EXERCISE TASK 1
Using the text on the 1982 Monte Carlo Open singles, decide whether each statement below agrees with it, answering yes or no and quoting the words that settle it: (a) Vilas beat Lendl in the final. (b) Connors played in the tournament that year. (c) Borg lost to Yannick Noah in the semifinals.
EXERCISE TASK 2
Write out the 1982 Monte Carlo Open singles text again, starting at "This was the" and ending at "in straight sets.", with "straight sets" switched to "three sets".

>> start DOCUMENT

Final
- Champion: Guillermo Vilas
- Runner-up: Ivan Lendl
- Score: 6–1, 7–6, 6–3

Details
- Draw: 32 (4Q)
- Seeds: 8

Events
| Singles | Doubles |
| Monte-Carlo Masters |

= 1982 Monte Carlo Open – Singles =

No defending champions were declared for this edition, as the 1981 Final match between Jimmy Connors and Guillermo Vilas was cancelled due to rain, with the score tied 5–5 in the first set.

Connors did not compete this year, while Vilas successfully managed to win the title, by defeating Ivan Lendl 6–1, 7–6, 6–3 in the final.

This was the only tournament that Björn Borg disputed in the entire season, and the last one before retiring from professional tennis in January 1983. Borg will eventually reach the quarterfinals, before losing to Yannick Noah in straight sets.

>> end DOCUMENT
>> start DATA LINES

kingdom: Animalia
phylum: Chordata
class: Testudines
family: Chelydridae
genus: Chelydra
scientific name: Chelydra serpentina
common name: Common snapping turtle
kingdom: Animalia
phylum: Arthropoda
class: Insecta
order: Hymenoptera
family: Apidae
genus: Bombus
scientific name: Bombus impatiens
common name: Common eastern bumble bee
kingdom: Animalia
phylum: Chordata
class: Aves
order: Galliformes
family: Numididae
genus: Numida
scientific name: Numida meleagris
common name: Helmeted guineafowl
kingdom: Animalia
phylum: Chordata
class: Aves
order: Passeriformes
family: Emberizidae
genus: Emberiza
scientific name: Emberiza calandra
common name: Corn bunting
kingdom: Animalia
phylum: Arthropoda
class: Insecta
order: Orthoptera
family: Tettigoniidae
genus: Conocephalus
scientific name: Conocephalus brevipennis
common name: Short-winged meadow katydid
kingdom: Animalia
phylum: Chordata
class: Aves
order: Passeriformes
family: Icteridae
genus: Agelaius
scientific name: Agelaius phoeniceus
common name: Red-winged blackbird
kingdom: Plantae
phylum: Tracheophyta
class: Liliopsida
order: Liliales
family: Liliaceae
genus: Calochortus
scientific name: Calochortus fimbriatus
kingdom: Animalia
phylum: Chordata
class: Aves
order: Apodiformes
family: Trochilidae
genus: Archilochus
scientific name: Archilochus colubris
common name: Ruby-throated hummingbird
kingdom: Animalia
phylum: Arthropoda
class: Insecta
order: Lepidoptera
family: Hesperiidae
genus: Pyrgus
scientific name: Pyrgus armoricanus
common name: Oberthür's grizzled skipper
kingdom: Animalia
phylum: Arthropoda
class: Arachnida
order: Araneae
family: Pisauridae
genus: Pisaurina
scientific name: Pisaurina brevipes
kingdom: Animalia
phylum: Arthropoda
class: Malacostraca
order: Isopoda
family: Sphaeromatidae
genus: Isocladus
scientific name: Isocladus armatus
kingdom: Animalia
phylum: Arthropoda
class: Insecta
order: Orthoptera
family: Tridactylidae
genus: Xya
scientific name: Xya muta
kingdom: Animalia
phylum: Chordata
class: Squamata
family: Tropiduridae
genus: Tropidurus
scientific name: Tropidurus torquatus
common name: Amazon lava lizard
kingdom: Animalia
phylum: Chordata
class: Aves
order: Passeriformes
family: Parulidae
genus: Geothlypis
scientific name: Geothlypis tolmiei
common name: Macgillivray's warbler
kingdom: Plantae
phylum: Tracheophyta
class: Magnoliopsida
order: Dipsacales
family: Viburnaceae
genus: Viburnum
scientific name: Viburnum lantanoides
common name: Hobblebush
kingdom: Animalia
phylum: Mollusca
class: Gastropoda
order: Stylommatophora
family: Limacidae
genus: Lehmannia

>> end DATA LINES

WRITTEN REPLY 1
(a) Yes: "Vilas successfully managed to win the title, by defeating Ivan Lendl 6–1, 7–6, 6–3 in the final."
(b) No: "Connors did not compete this year"
(c) No: "Borg will eventually reach the quarterfinals, before losing to Yannick Noah in straight sets."

WRITTEN REPLY 2
This was the only tournament that Björn Borg disputed in the entire season, and the last one before retiring from professional tennis in January 1983. Borg will eventually reach the quarterfinals, before losing to Yannick Noah in three sets.